◆ Task description
Please output the lines below unchanged, starting at the line that contains "cepat,kemudian ada kereta bandara, yang harus" and stopping after the line that contains "mendorong masyarakat menggunakan transportasi", with both of those lines included.

(Beginning of Exercise materials)

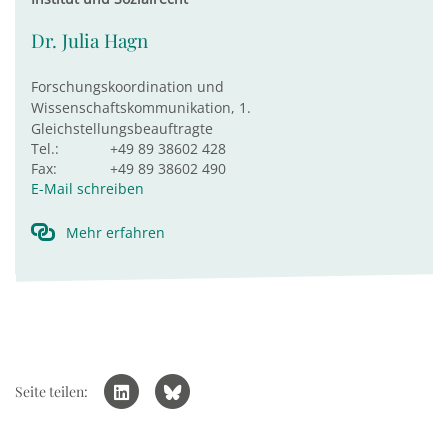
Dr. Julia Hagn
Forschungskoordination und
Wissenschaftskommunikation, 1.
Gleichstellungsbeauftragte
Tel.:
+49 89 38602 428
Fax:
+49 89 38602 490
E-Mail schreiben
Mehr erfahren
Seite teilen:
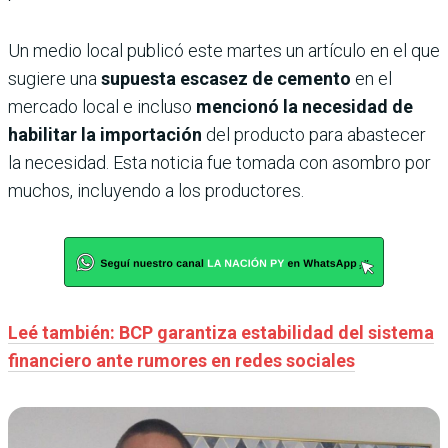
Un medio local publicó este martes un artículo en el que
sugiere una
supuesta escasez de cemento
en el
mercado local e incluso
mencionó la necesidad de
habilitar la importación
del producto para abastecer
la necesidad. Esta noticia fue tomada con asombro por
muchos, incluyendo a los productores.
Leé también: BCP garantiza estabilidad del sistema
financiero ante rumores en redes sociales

(End of Exercise materials)
(Beginning of Exercise materials)

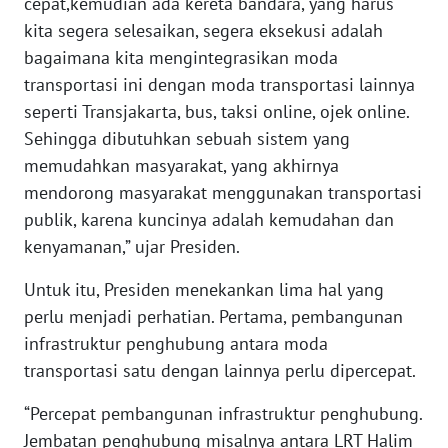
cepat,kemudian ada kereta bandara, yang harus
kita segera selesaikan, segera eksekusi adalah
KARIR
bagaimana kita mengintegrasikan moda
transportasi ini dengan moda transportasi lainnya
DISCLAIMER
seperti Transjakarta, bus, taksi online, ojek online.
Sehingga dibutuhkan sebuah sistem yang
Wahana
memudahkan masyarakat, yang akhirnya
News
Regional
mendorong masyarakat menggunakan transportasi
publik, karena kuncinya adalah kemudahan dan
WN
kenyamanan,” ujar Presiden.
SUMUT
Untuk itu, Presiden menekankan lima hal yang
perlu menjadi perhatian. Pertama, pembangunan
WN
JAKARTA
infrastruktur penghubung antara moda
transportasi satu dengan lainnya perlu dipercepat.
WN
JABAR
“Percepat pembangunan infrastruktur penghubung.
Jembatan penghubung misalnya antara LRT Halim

(End of Exercise materials)

◆ Result
cepat,kemudian ada kereta bandara, yang harus
kita segera selesaikan, segera eksekusi adalah
KARIR
bagaimana kita mengintegrasikan moda
transportasi ini dengan moda transportasi lainnya
DISCLAIMER
seperti Transjakarta, bus, taksi online, ojek online.
Sehingga dibutuhkan sebuah sistem yang
Wahana
memudahkan masyarakat, yang akhirnya
News
Regional
mendorong masyarakat menggunakan transportasi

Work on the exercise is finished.